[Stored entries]
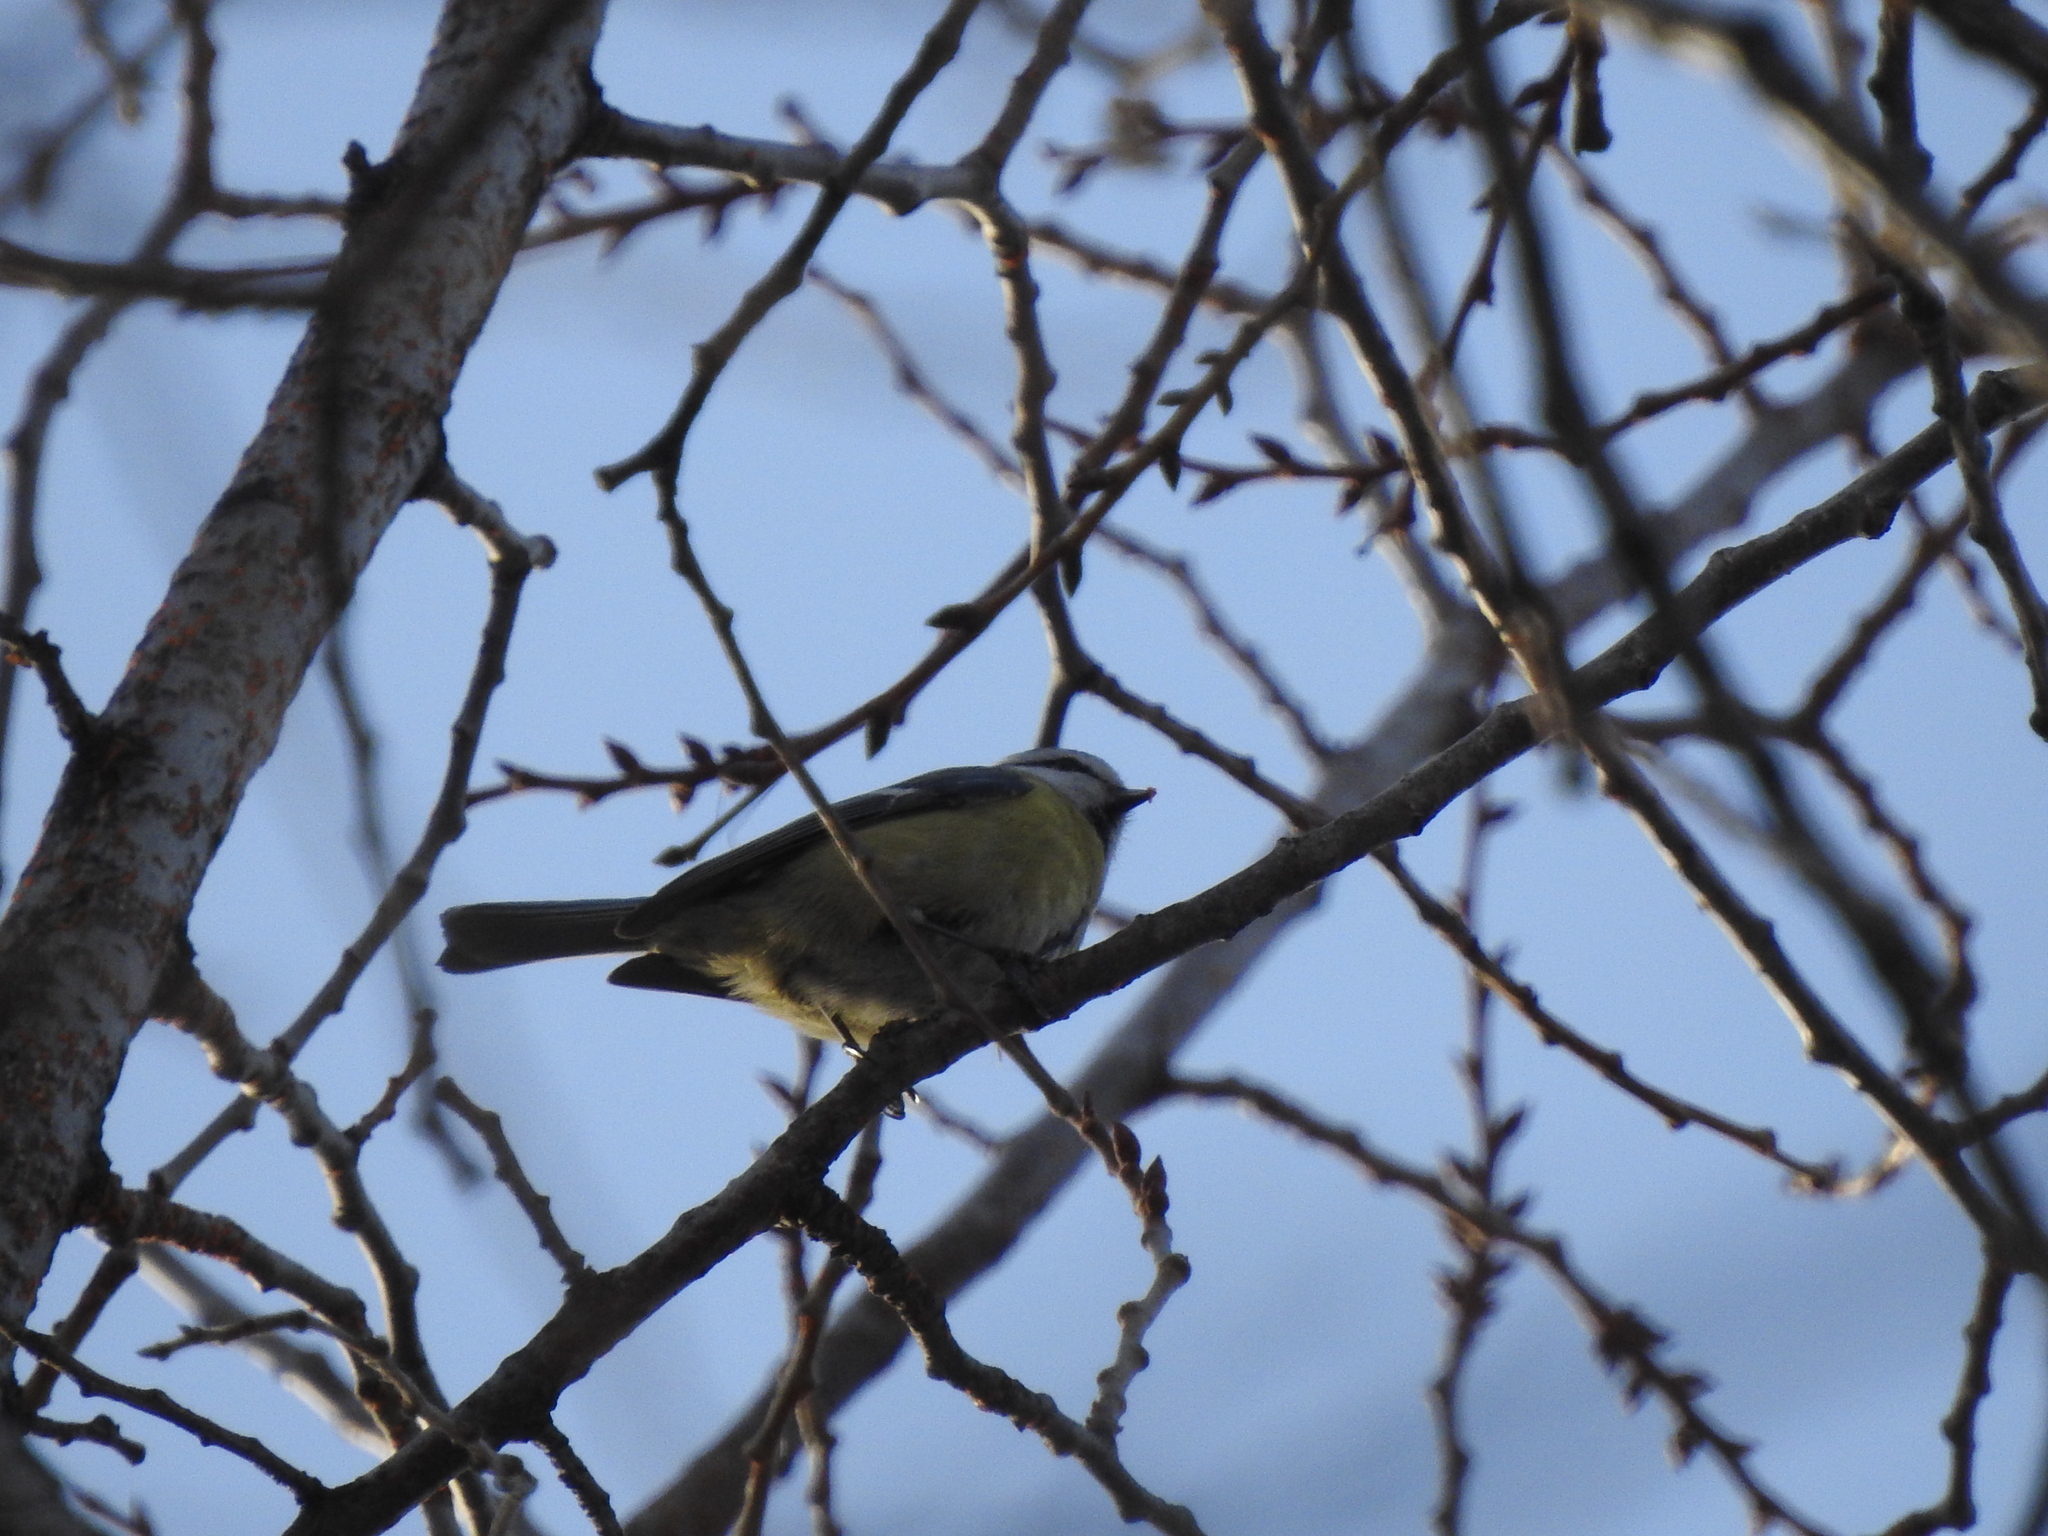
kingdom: Animalia
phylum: Chordata
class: Aves
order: Passeriformes
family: Paridae
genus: Cyanistes
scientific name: Cyanistes caeruleus
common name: Eurasian blue tit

• [Written problem] Starting at the line that has "class: Aves" and going to the end of the rows, write those lines out again with "scientific name" changed to "Latin name" and nothing else altered.

• [Answer to this exercise]
class: Aves
order: Passeriformes
family: Paridae
genus: Cyanistes
Latin name: Cyanistes caeruleus
common name: Eurasian blue tit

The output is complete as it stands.